Copy, word for word, the lines of the listing below from the line with "Panel set 1: EM" up to and including the line with "Panel set 2: First". Drop the pictures.

- _Entries shown_
• • • •

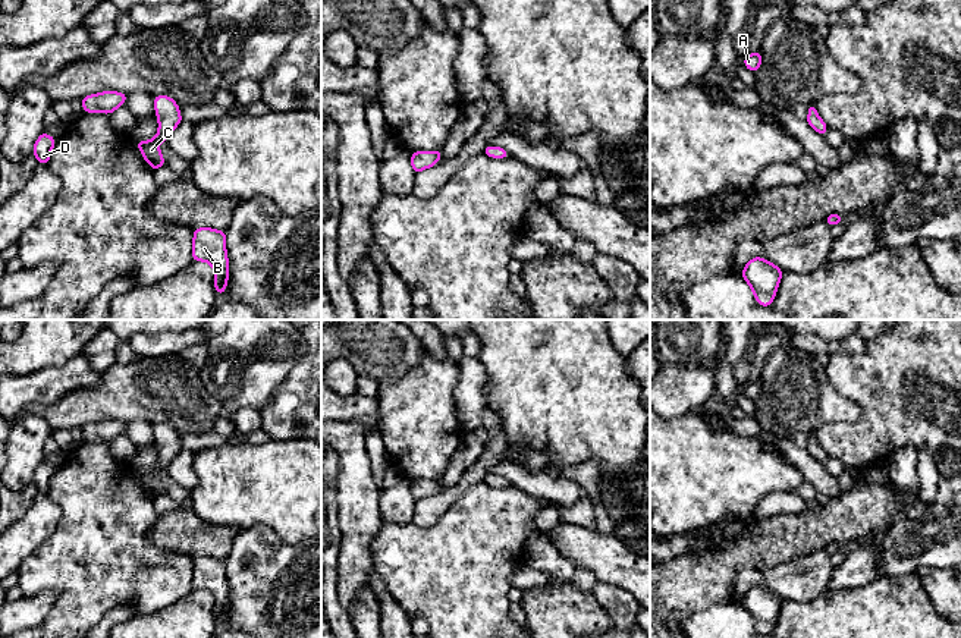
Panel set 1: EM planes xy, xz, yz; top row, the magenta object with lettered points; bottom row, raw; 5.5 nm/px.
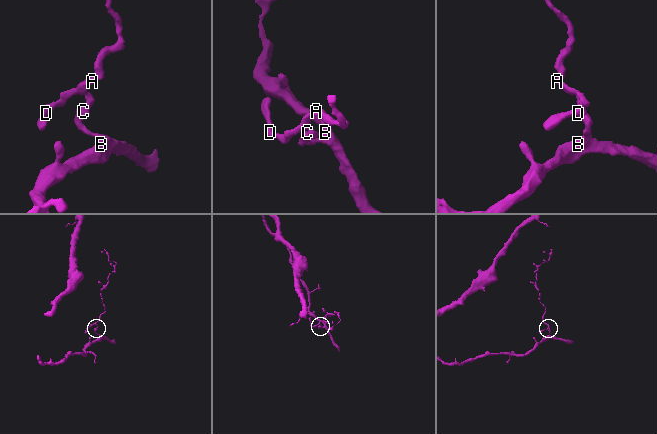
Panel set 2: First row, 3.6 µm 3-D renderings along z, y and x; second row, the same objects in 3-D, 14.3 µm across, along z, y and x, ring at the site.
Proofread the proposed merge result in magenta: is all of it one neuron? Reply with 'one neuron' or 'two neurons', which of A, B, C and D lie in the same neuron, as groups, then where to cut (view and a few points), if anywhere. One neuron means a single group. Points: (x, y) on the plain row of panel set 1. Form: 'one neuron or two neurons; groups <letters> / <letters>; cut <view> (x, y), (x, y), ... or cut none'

• • • •

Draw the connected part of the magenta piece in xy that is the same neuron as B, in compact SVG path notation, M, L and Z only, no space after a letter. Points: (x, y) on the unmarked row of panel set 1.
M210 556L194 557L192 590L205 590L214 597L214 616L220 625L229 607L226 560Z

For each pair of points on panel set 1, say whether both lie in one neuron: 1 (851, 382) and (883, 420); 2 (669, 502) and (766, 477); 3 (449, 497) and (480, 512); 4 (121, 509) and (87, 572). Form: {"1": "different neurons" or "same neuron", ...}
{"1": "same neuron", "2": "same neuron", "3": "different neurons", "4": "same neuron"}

• • • •

- _Expected answer_
Panel set 1: EM planes xy, xz, yz; top row, the magenta object with lettered points; bottom row, raw; 5.5 nm/px.
Panel set 2: First row, 3.6 µm 3-D renderings along z, y and x; second row, the same objects in 3-D, 14.3 µm across, along z, y and x, ring at the site.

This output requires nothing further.